Nancy Vann of Peekskill, President of Safe Energy Rights Group (SEnRG) a non-profit formed to fight the expansion project voiced safety concerns. “The race to get this pipeline completed as quickly as possible increases the already substantial risks,” said Vann, referencing recent allegations from former Spectra employees of safety regulations being ignored to speed up the project. Concerns include the route of the pipeline near sensitive areas. In addition to running adjacent to Indian Point, in nearby Verplanck, NY the proposed route would put the 42” high-pressure pipeline only 400ft from Buchanan-Verplanck Elementary School. The West Roxbury Lateral in West Roxbury, MA would run adjacent to an active rock quarry with routine blasting.

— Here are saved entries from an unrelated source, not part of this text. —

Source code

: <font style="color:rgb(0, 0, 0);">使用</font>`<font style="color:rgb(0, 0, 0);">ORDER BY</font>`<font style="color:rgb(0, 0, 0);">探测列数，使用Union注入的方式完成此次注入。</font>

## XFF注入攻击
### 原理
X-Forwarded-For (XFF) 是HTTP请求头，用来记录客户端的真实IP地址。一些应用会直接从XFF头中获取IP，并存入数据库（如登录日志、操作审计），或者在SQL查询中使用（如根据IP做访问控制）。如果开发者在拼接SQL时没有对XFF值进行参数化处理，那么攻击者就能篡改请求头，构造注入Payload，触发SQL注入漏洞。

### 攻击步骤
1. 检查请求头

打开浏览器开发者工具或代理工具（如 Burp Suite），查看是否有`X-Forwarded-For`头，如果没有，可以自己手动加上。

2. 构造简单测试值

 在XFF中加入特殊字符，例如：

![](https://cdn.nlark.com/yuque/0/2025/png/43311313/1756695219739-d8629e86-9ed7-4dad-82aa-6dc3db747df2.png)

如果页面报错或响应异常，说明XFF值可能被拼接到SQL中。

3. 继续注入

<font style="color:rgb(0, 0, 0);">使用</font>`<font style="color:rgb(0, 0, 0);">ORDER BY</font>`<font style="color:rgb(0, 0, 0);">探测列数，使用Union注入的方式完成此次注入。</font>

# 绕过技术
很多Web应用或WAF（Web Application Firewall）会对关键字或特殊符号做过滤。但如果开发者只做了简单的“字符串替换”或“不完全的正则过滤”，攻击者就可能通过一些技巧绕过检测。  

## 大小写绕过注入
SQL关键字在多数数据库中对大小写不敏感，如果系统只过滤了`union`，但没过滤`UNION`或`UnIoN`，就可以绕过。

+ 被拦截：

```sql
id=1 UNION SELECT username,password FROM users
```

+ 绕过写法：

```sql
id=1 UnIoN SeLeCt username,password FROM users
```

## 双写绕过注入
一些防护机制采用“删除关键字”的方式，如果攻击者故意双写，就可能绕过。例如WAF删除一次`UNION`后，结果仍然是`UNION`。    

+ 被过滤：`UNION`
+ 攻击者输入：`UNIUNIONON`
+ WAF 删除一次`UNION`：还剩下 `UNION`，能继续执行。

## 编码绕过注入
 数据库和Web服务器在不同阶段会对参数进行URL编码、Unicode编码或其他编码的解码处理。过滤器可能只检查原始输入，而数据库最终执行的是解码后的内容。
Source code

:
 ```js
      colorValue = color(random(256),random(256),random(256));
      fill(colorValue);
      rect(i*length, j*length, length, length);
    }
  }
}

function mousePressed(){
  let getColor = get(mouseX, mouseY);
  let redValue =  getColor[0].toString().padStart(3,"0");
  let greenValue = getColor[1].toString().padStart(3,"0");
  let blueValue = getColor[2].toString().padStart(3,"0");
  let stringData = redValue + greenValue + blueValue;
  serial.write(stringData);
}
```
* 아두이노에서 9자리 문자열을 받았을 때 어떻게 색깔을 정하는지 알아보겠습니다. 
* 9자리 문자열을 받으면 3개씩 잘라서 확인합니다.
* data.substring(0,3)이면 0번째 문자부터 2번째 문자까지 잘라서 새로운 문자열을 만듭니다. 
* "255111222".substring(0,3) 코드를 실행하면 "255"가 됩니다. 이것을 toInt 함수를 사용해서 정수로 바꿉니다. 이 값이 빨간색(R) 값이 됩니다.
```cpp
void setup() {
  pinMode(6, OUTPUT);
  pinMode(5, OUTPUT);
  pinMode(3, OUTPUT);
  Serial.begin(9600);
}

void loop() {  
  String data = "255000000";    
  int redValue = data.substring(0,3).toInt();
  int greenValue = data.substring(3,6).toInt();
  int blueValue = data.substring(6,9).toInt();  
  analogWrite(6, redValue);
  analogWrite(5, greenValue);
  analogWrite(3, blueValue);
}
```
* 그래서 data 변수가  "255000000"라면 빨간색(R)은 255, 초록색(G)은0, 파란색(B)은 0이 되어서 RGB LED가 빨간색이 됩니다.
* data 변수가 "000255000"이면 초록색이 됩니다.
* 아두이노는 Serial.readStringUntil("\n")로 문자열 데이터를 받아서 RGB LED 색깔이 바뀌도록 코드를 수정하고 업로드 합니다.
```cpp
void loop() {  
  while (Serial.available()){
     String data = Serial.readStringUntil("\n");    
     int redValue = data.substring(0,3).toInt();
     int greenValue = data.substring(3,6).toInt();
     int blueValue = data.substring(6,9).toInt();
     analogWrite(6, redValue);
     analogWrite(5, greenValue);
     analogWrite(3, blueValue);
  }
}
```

Paola Dalle Carbonare of Croton, a member of Holy Name of Mary Parish who is participating in the action says, “I’m here as a mother and a Catholic, answering the call of our fantastic leader Pope Francis who is urging us to get to the street and take action to protect Mother Earth.”
Despite objections from residents, scientists, medical professionals, safety experts, and elected officials, the project was approved by the Federal Energy Regulatory Commission (FERC) and also green-lighted by the Nuclear Regulatory Commission. A coalition of groups submitted a “Request for Rehearing” to FERC asking them to revisit the decision in light of expert safety analysis, environmental impacts, and other issues with the approval process. FERC has refused to rule on that request, leaving citizens with no legal recourse to challenge the decision. Given the risks the project poses on a local and global level, this regulatory failure leaves citizens no other options but to take direct action.
Paul Stark, a Peekskill resident and founder of People Preventing Pipelines, describes the situation this way: “The methane industry has rewritten laws and captured Federal regulators, disenfranchising ordinary citizens and local governments. Action is our only chance to stop this.”
Following on that sense of urgency, when asked what they hoped to accomplish today Carbonare said, “I deeply believe, as per Patty Smyth’s words, that ‘the people have the power to redeem the work of fools.’” Added Williams, “World leaders can talk all they want, but it will be citizens across the world standing in solidarity that will bring about the change we need to save ourselves.”